Regev's calculated demagoguery reflects an ugly aspect of Israeli life: the exploitation of tragedy for narrow partisan gain. We witnessed this again last week at the Knesset memorial services for those killed in the Sibir Airlines disaster. Shinui Knesset member Victor Brailovksy, whose own cause as a Prisoner of Zion was actively championed by Orthodox Jews in America at great personal cost and risk to themselves used the occasion to criticize the Chaplaincy Corps for not having searched for bodies on Shabbat, even though there was absolutely no chance of finding anyone alive.

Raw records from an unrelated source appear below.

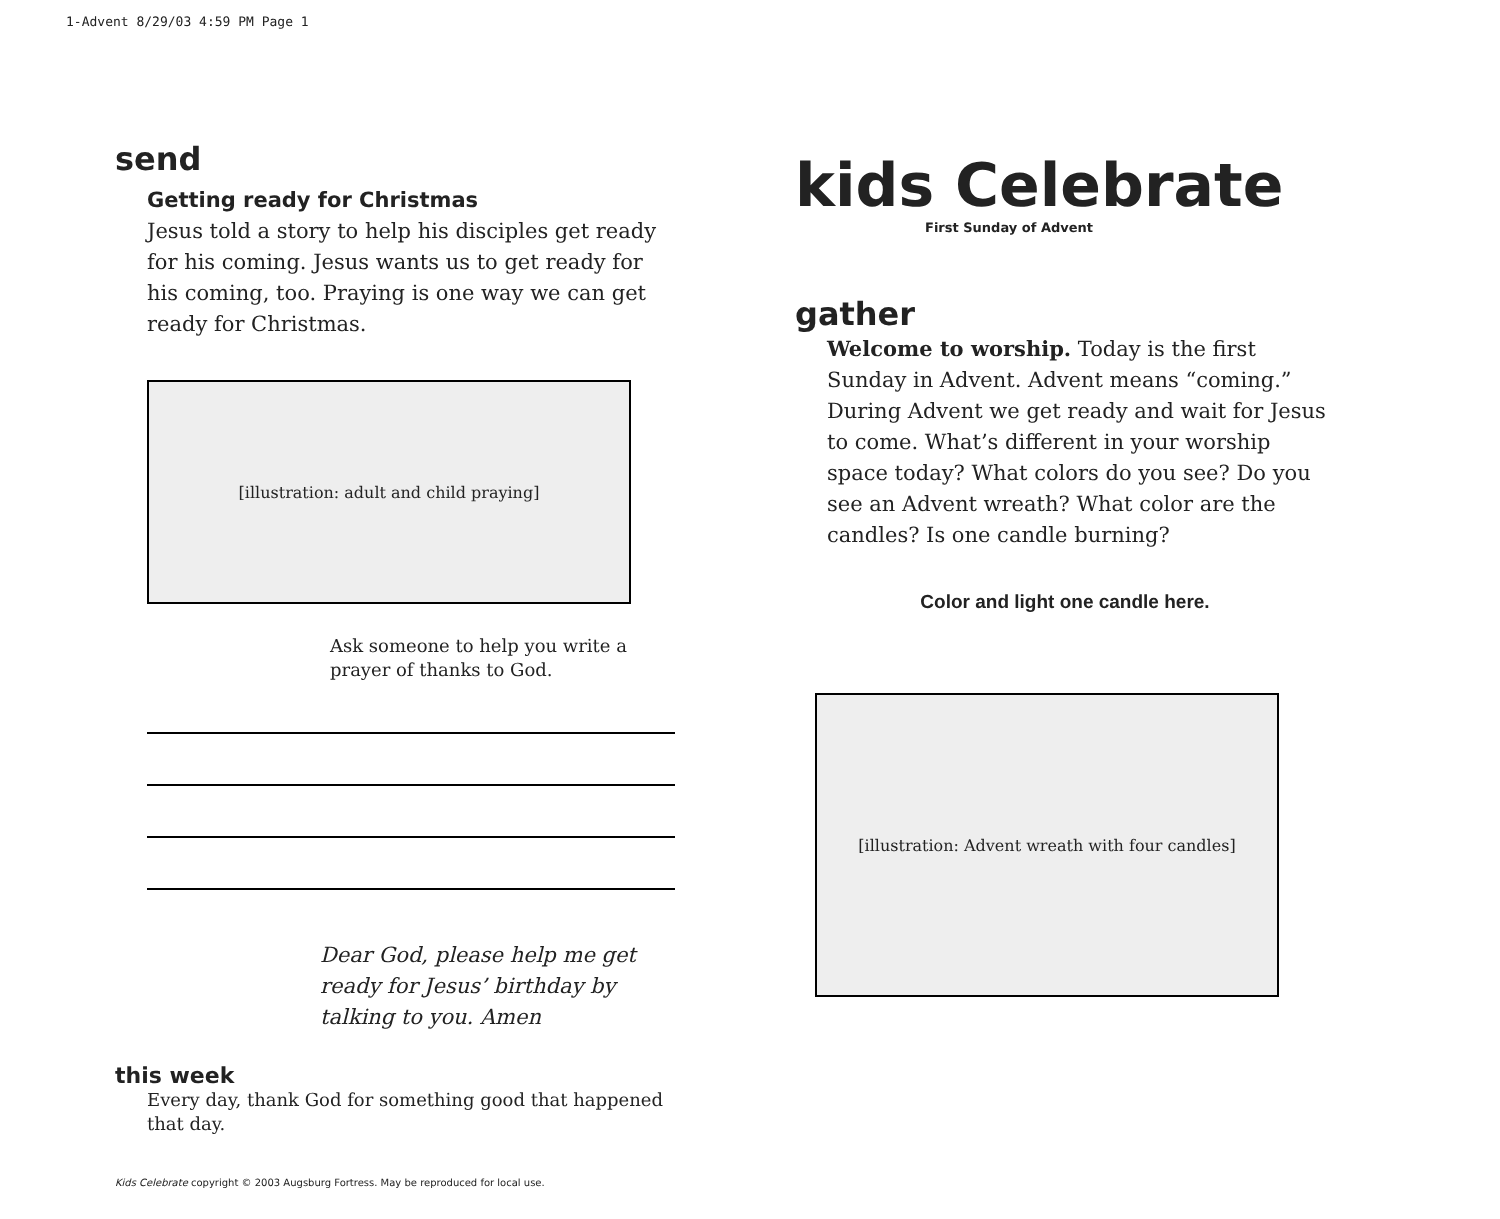1-Advent 8/29/03 4:59 PM Page 1
send
Getting ready for Christmas
Jesus told a story to help his disciples get ready for his coming. Jesus wants us to get ready for his coming, too. Praying is one way we can get ready for Christmas.
[illustration: adult and child praying]
Ask someone to help you write a prayer of thanks to God.
Dear God, please help me get ready for Jesus’ birthday by talking to you. Amen
this week
Every day, thank God for something good that happened that day.
Kids Celebrate copyright © 2003 Augsburg Fortress. May be reproduced for local use.
kids Celebrate
First Sunday of Advent
gather
Welcome to worship. Today is the first Sunday in Advent. Advent means “coming.” During Advent we get ready and wait for Jesus to come. What’s different in your worship space today? What colors do you see? Do you see an Advent wreath? What color are the candles? Is one candle burning?
Color and light one candle here.
[illustration: Advent wreath with four candles]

Interestingly, neither he nor Yossi Sarid, who used the occasion to attack the Chief Rabbinate, saw fit to condemn the city of Tel Aviv for going ahead with its Love Day bacchanal on the very day that so many Jews were killed.
Sure, Regev has his issues. He favors civil marriage, the dismantling of the Chief Rabbinate, the end of Israel as a Jewish state, or what is the same thing, the recognition of any credo promulgated by any group of Jews as Judaism. These are all legitimate issues that have been debated before and will be debated again. But to advance his political agenda by stirring up hatred for one's fellow Jews and comparing them to the murderers of thousands is unconscionable.
Regev could learn a lesson from David Bateman, rabbi of the Conservative synagogue in Ramot, victimized by arson last year. Bateman could have gone to America on a widely publicized speaking tour describing how his synagogue had been torched by the haredim and pleading for funds to stand up to the haredi menace. He would have become an instant celebrity and returned laden with enough money to build a palace.
Instead Bateman cautioned the media - wisely, as it turned out - against making any assumptions about the perpetrators, and issued a statement that the act should not be considered an expression of the ultra-Orthodox but, at most, that of "some kind of lunatic fringe." That night he convened a gathering outside his synagogue attended by Jews across the religious spectrum from ultra-Orthodox to secular to express their revulsion.
The Jewish world today desperately needs more Batemans.